Выезд за границу я планировал давно. В ФРГ у меня появились родственники, которые и пригласили меня на отдых. Все шло по плану. Я взял отпуск, сдал документы в Посольство ФРГ и стал ждать ответа. Никаких помыслов о «бегстве» у меня не было. Ни в каких багажниках меня никто не вывозил. У меня даже сохранилось отпускное удостоверение, где пунктом проведения отпускного времени рукой кадровика указан город Берлин. Но наша власть не может по-человечески относиться не только к оппозиции, но и к людям, которые держат эту власть на своих плечах. К категории таких «столпов», я по характеру занимаемой должности и непростительной мне наивности относил и себя.

Дело в том, что когда я пытался лично выяснить причастность к похищениям людей высших должностных чинов МВД, у меня была одна единственная цель: раскрыть чисто уголовное преступление. Я был абсолютно далек от политики. Я и сейчас не стал к ней ближе. О какой политической деятельности или карьере может мечтать «тюремщик» и «палач», как это стало модным теперь меня называть, хотя я лично не убил даже курицу.

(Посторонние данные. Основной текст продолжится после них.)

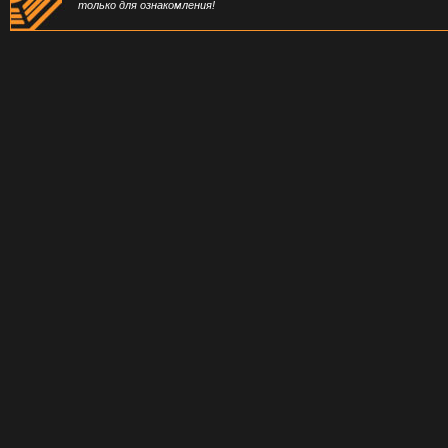
только для ознакомления!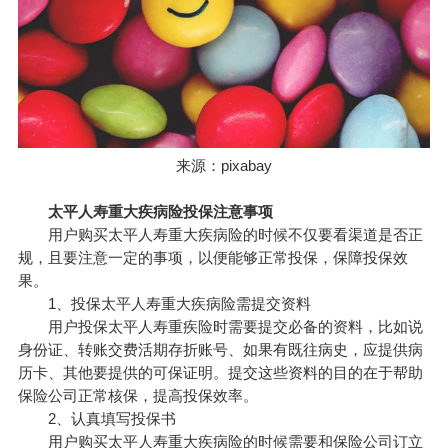
来源：pixabay
太平人寿重大疾病险投保注意事项
用户购买太平人寿重大疾病险的时候不仅要看渠道是否正
规，且要注意一定的事项，以便能够正常投保，保障投保效
果。
1、投保太平人寿重大疾病险需提交资料
用户投保太平人寿重疾险时需要提交必备的资料，比如说
身份证、转账交费活期存折账号、如果有既往病史，应提供病
历卡、其他要提供的可保证明。提交这些资料的目的在于帮助
保险公司正常核保，提高投保效率。
2、认真填写投保书
用户购买太平人寿重大疾病险的时候需要和保险公司订立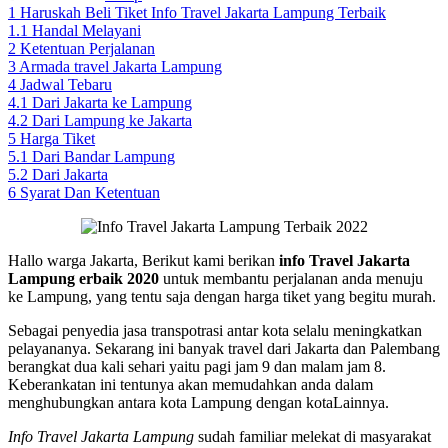
1
Haruskah Beli Tiket Info Travel Jakarta Lampung Terbaik
1.1
Handal Melayani
2
Ketentuan Perjalanan
3
Armada travel Jakarta Lampung
4
Jadwal Tebaru
4.1
Dari Jakarta ke Lampung
4.2
Dari Lampung ke Jakarta
5
Harga Tiket
5.1
Dari Bandar Lampung
5.2
Dari Jakarta
6
Syarat Dan Ketentuan
Hallo warga Jakarta, Berikut kami berikan
info Travel Jakarta
Lampung erbaik 2020
untuk membantu perjalanan anda menuju
ke Lampung, yang tentu saja dengan harga tiket yang begitu murah.
Sebagai penyedia jasa transpotrasi antar kota selalu meningkatkan
pelayananya. Sekarang ini banyak travel dari Jakarta dan Palembang
berangkat dua kali sehari yaitu pagi jam 9 dan malam jam 8.
Keberankatan ini tentunya akan memudahkan anda dalam
menghubungkan antara kota Lampung dengan kotaLainnya.
Info Travel Jakarta Lampung
sudah familiar melekat di masyarakat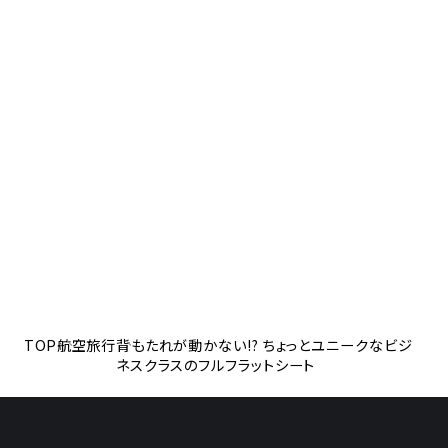
TOP
航空旅行
背もたれが動かない!? ちょっとユニークなビジ
ネスクラスのフルフラットシート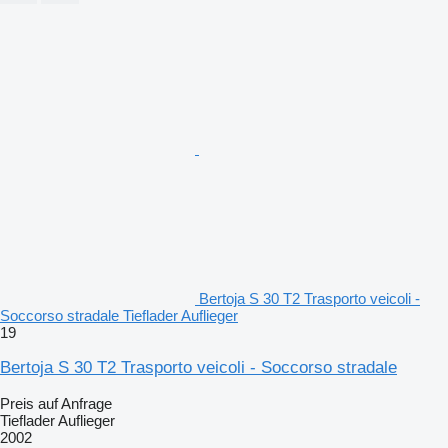
Bertoja S 30 T2 Trasporto veicoli -
Soccorso stradale Tieflader Auflieger
19
Bertoja S 30 T2 Trasporto veicoli - Soccorso stradale
Preis auf Anfrage
Tieflader Auflieger
2002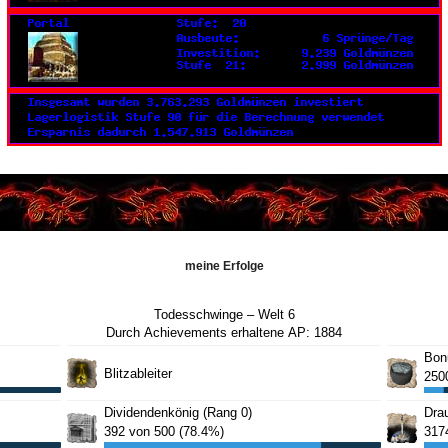
meine Erfolge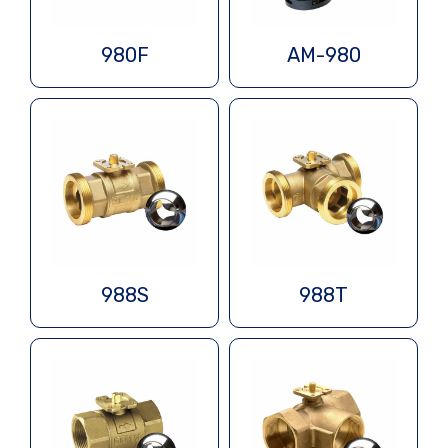
980F
AM-980
988S
988T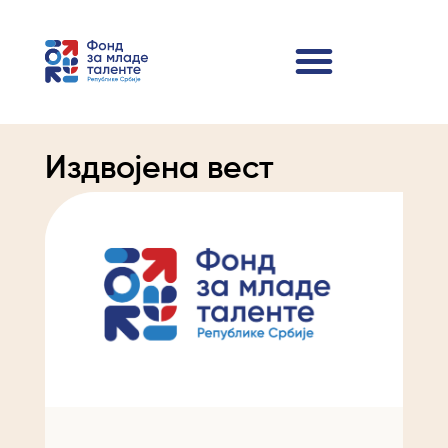
Издвојена вест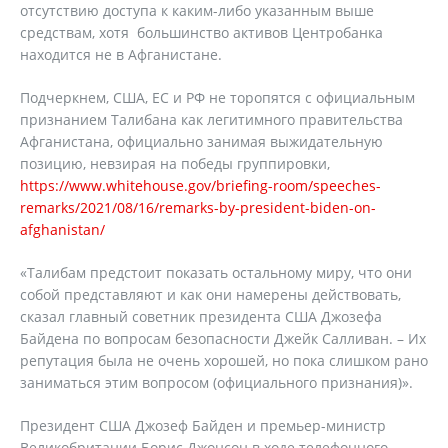
отсутствию доступа к каким-либо указанным выше
средствам, хотя большинство активов Центробанка
находится не в Афганистане.
Подчеркнем, США, ЕС и РФ не торопятся с официальным
признанием Талибана как легитимного правительства
Афганистана, официально занимая выжидательную
позицию, невзирая на победы группировки,
https://www.whitehouse.gov/briefing-room/speeches-
remarks/2021/08/16/remarks-by-president-biden-on-
afghanistan/
«Талибам предстоит показать остальному миру, что они
собой представляют и как они намерены действовать,
сказал главный советник президента США Джозефа
Байдена по вопросам безопасности Джейк Салливан. – Их
репутация была не очень хорошей, но пока слишком рано
заниматься этим вопросом (официального признания)».
Президент США Джозеф Байден и премьер-министр
Великобритании Борис Джонсон в ходе телефонного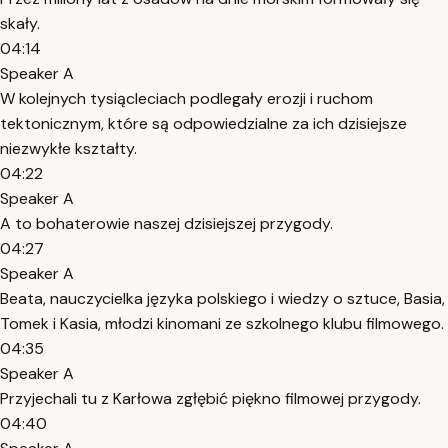
skały.
04:14
Speaker A
W kolejnych tysiącleciach podlegały erozji i ruchom
tektonicznym, które są odpowiedzialne za ich dzisiejsze
niezwykłe kształty.
04:22
Speaker A
A to bohaterowie naszej dzisiejszej przygody.
04:27
Speaker A
Beata, nauczycielka języka polskiego i wiedzy o sztuce, Basia,
Tomek i Kasia, młodzi kinomani ze szkolnego klubu filmowego.
04:35
Speaker A
Przyjechali tu z Karłowa zgłębić piękno filmowej przygody.
04:40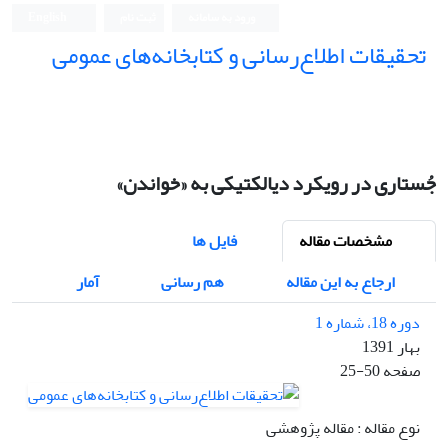
ورود به سامانه
ثبت نام
English
تحقیقات اطلاع‌رسانی و کتابخانه‌های عمومی
جُستاری در رویکرد دیالکتیکی به «خواندن»
مشخصات مقاله
فایل ها
ارجاع به این مقاله
هم رسانی
آمار
دوره 18، شماره 1
بهار 1391
صفحه
25-50
نوع مقاله : مقاله پژوهشی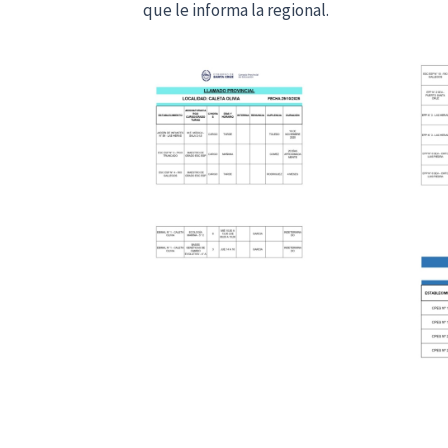
que le informa la regional.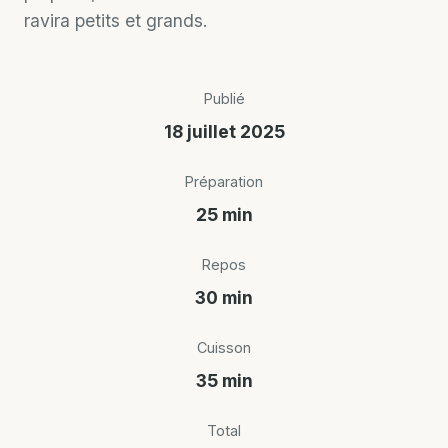
ravira petits et grands.
Publié
18 juillet 2025
Préparation
25 min
Repos
30 min
Cuisson
35 min
Total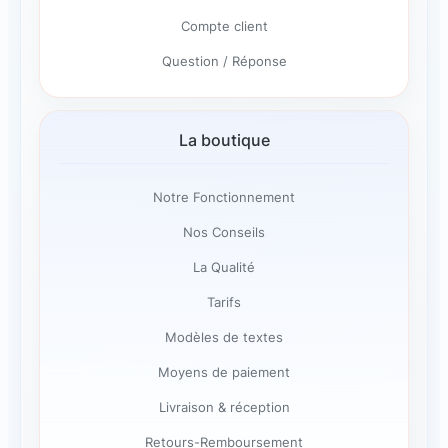
Compte client
Question / Réponse
La boutique
Notre Fonctionnement
Nos Conseils
La Qualité
Tarifs
Modèles de textes
Moyens de paiement
Livraison & réception
Retours-Remboursement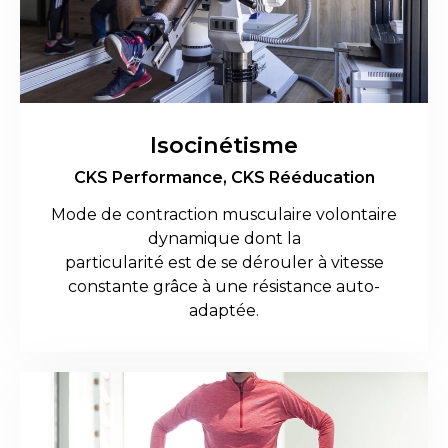
Isocinétisme
CKS Performance,
CKS Rééducation
Mode de contraction musculaire volontaire
dynamique dont la
particularité est de se dérouler à vitesse
constante grâce à une résistance auto-
adaptée.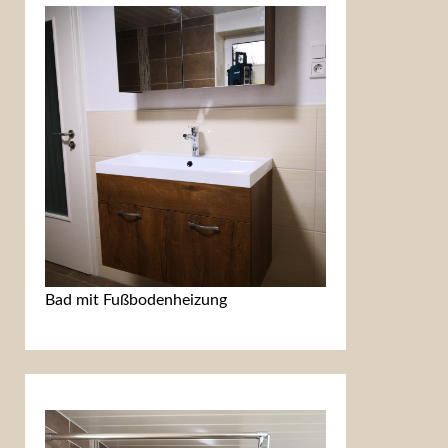
Bad mit Fußbodenheizung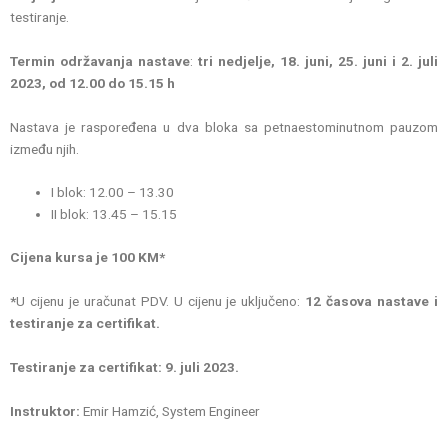
testiranje.
Termin održavanja nastave
:
tri nedjelje, 18. juni, 25. juni i 2. juli
2023, od 12.00 do 15.15 h
Nastava je raspoređena u dva bloka sa petnaestominutnom pauzom
između njih.
I blok: 12.00 – 13.30
II blok: 13.45 – 15.15
Cijena kursa je 100 KM*
*
U cijenu je uračunat PDV. U cijenu je uključeno:
12 časova nastave i
testiranje za certifikat.
Testiranje za certifikat: 9. juli 2023.
Instruktor:
Emir Hamzić, System Engineer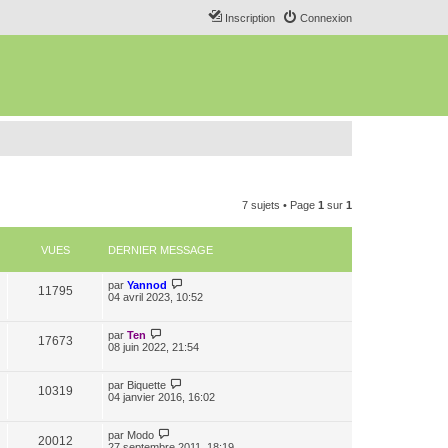
Inscription
Connexion
7 sujets • Page
1
sur
1
VUES
DERNIER MESSAGE
par
Yannod
11795
04 avril 2023, 10:52
par
Ten
17673
08 juin 2022, 21:54
par
Biquette
10319
04 janvier 2016, 16:02
par
Modo
20012
27 septembre 2011, 18:19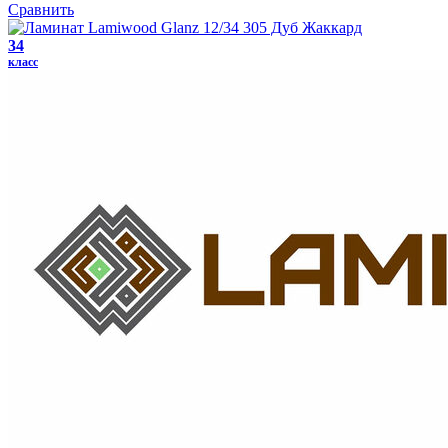
Сравнить
34
класс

И мне было абсолютно непонятным поведение моего руководства, в частности, очень уважаемого мной в то время министра Наумова, который, заведомо зная о готовящихся публикациях в СМИ, расшифровывающих меня как руководителя специальной группы по исполнению смертных приговоров, не соизволил найти времени, чтобы переговорить со мной, предупредить меня. Возможно, мы могли бы найти какой-то выход, обеспечивающий безопасность мне и членам моей семьи. Но никому до меня не было дела. И только в день выхода оппозиционной прессы с содержанием моего и генерала Лопатика рапортов все заволновались. Стали судорожно искать меня. Но отнюдь не потому, чтобы позаботиться обо мне, а для того, чтобы я отмывал обосравшихся генералов и прокуроров. От меня требовалось немного — всего лишь публично заявить, что опубликованные документы являются фальшивкой, и имеют целью дискредитировать руководство страны в предвыборный период. Некоторые так и поступили, чем купили себе жалкое презренное существование. Я не смог этого сделать. Я не мог подыгрывать людям, которые настолько презирали своих подчиненных, что даже не сомневались в том, что Алкаев сделает так, как ему прикажут. Кто и в какие века в Белоруссии осмеливался выступить против мнения руководства, тем более такого всесильного, как МВД. Будучи сами бесхребетными, беспринципными и предельно трусливыми натурами с холуйской психологией, они видели в нас ещё больших холопов, чем сами. И, судя по всему, во многом были правы. Просчитались только с некоторыми, в том числе и со мной. В день выхода из типографии газет с публикациями в отношении меня я покинул Минск. Первое время я жил в Москве. Теперь уже можно об этом сказать. Предоставила мне квартиру и обеспечила всем необходимым для проживания семья одного бывшего заключенного, в частности, его супруга Жанна Смолярова. Низкий поклон им за это. Через некоторое время эта же семья привезла в Москву мой паспорт с визой, разрешающей мне въезд в ФРГ. И 25 июля 2001 года я прибыл в замечательный город Берлин, в котором проживаю и по настоящее время.